Multimodal Event Processing: A Neural-Symbolic Paradigm for the Internet of Multimedia Things
暂无分享,去创建一个
With the Internet of Multimedia Things (IoMT) becoming a reality, new approaches are needed to process real-time multimodal event streams. Existing approaches to event processing have limited consideration for the challenges of multimodal events, including the need for complex content extraction, and increased computational and memory costs. This article explores event processing as a basis for processing real-time IoMT data.
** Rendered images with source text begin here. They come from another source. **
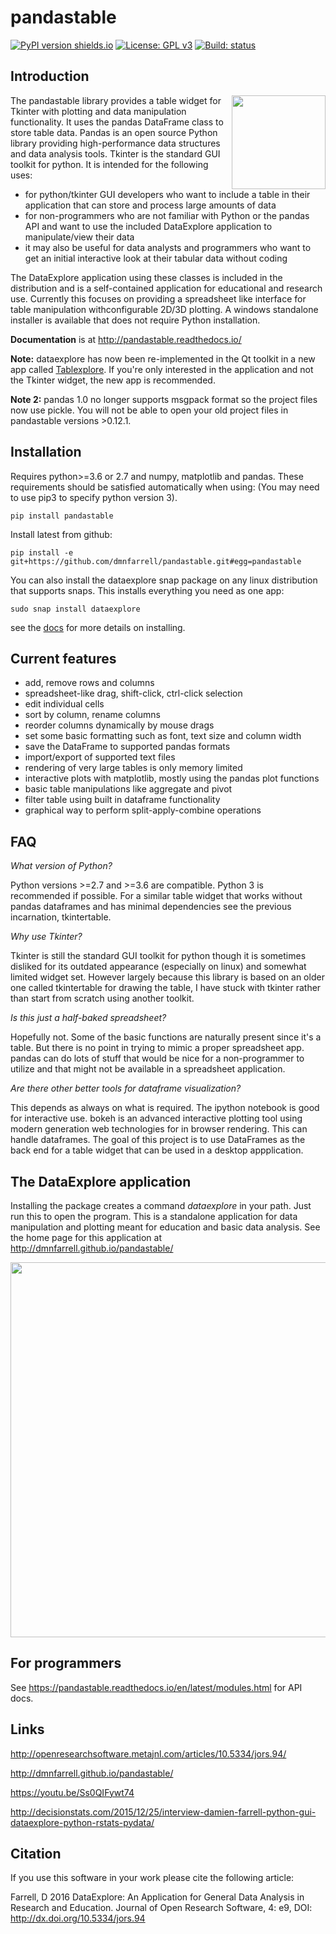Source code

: # pandastable

[![PyPI version shields.io](https://img.shields.io/pypi/v/pandastable.svg)](https://pypi.python.org/pypi/pandastable/)
[![License: GPL v3](https://img.shields.io/badge/License-GPL%20v3-blue.svg)](https://www.gnu.org/licenses/gpl-3.0)
[![Build: status](https://img.shields.io/travis/dmnfarrell/pandastable.svg)](https://travis-ci.org/dmnfarrell/pandastable)

## Introduction

<img align="right" src=https://raw.githubusercontent.com/dmnfarrell/pandastable/master/img/logo.png width=150px>

The pandastable library provides a table widget for Tkinter with plotting and data manipulation functionality.
It uses the pandas DataFrame class to store table data. Pandas is an open source Python library providing high-performance data structures and data analysis tools. Tkinter is the standard GUI toolkit for python. It is intended for the following uses:

* for python/tkinter GUI developers who want to include a table in their application that can store and process
large amounts of data
* for non-programmers who are not familiar with Python or the pandas API and want to use
the included DataExplore application to manipulate/view their data
* it may also be useful for data analysts and programmers who want to get an initial interactive look at their tabular data without coding

The DataExplore application using these classes is included in the distribution and is a self-contained application for educational and research use. Currently this focuses on providing a spreadsheet like interface for table manipulation withconfigurable 2D/3D plotting. A windows standalone installer is available that does not require Python installation.

**Documentation** is at http://pandastable.readthedocs.io/

**Note:** dataexplore has now been re-implemented in the Qt toolkit in a new app called [Tablexplore](https://github.com/dmnfarrell/tablexplore). If you're only interested in the application and not the Tkinter widget, the new app is recommended.

**Note 2:** pandas 1.0 no longer supports msgpack format so the project files now use pickle. You will not be able to open your old project files in pandastable versions >0.12.1.

## Installation

Requires python>=3.6 or 2.7 and numpy, matplotlib and pandas. These requirements should be satisfied automatically when using: (You may need to use pip3 to specify python version 3).

```pip install pandastable```

Install latest from github:

```pip install -e git+https://github.com/dmnfarrell/pandastable.git#egg=pandastable```

You can also install the dataexplore snap package on any linux distribution that supports snaps. This installs everything you need as one app:

```sudo snap install dataexplore```

see the [docs](https://pandastable.readthedocs.io/en/latest/description.html#installation) for more details on installing.

## Current features
* add, remove rows and columns
* spreadsheet-like drag, shift-click, ctrl-click selection
* edit individual cells
* sort by column, rename columns
* reorder columns dynamically by mouse drags
* set some basic formatting such as font, text size and column width
* save the DataFrame to supported pandas formats
* import/export of supported text files
* rendering of very large tables is only memory limited
* interactive plots with matplotlib, mostly using the pandas plot functions
* basic table manipulations like aggregate and pivot
* filter table using built in dataframe functionality
* graphical way to perform split-apply-combine operations

## FAQ

*What version of Python?*

Python versions >=2.7 and >=3.6 are compatible. Python 3 is recommended if possible. For a similar table widget that works without pandas dataframes and has minimal dependencies see the previous incarnation, tkintertable.

*Why use Tkinter?*

Tkinter is still the standard GUI toolkit for python though it is sometimes disliked
for its outdated appearance (especially on linux) and somewhat limited widget set. However largely
because this library is based on an older one called tkintertable for drawing the table,
I have stuck with tkinter rather than start from scratch using another toolkit.

*Is this just a half-baked spreadsheet?*

Hopefully not. Some of the basic functions are naturally present since it's a table.
But there is no point in trying to mimic a proper spreadsheet app. pandas can do
lots of stuff that would be nice for a non-programmer to utilize and that might
not be available in a spreadsheet application.

*Are there other better tools for dataframe visualization?*

This depends as always on what is required. The ipython notebook is good for interactive use.
bokeh is an advanced interactive plotting tool using modern generation web technologies for in browser
rendering. This can handle dataframes. The goal of this project is to use DataFrames as the back end
for a table widget that can be used in a desktop appplication.

## The DataExplore application

Installing the package creates a command *dataexplore* in your path. Just run this to open the program.
This is a standalone application for data manipulation and plotting meant for education and basic data analysis.
See the home page for this application at http://dmnfarrell.github.io/pandastable/

<img src=https://raw.githubusercontent.com/dmnfarrell/pandastable/master/img/viewerapp.png width=600px>

## For programmers

See https://pandastable.readthedocs.io/en/latest/modules.html for API docs.

## Links

http://openresearchsoftware.metajnl.com/articles/10.5334/jors.94/

http://dmnfarrell.github.io/pandastable/

https://youtu.be/Ss0QIFywt74

http://decisionstats.com/2015/12/25/interview-damien-farrell-python-gui-dataexplore-python-rstats-pydata/

## Citation

If you use this software in your work please cite the following article:

Farrell, D 2016 DataExplore: An Application for General Data Analysis in Research and Education.
Journal of Open Research Software, 4: e9, DOI: http://dx.doi.org/10.5334/jors.94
This article introduces the multimodal event processing (MEP) paradigm, which provides a formal basis for native approaches to neural multimodal content analysis (i.e., computer vision, linguistics, and audio) with symbolic event processing rules to support real-time queries over multimodal data streams using the multimodal event processing language to express single, primitive multimodal, and complex multimodal event patterns. The content of multimodal streams is represented using multimodal event knowledge graphs to capture the semantic, spatial, and temporal content of the multimodal streams. The approach is implemented and evaluated within a MEP engine using single and multimodal queries achieving near real-time performance with a throughput of ~30 frames processed per second (fps) and subsecond latency of 0.075–0.30 s for video streams of 30 fps input rate. Support for high input stream rates (45 fps) is achieved through content-aware load-shedding techniques with a ~127X latency improvement resulting in only a minor decrease in accuracy.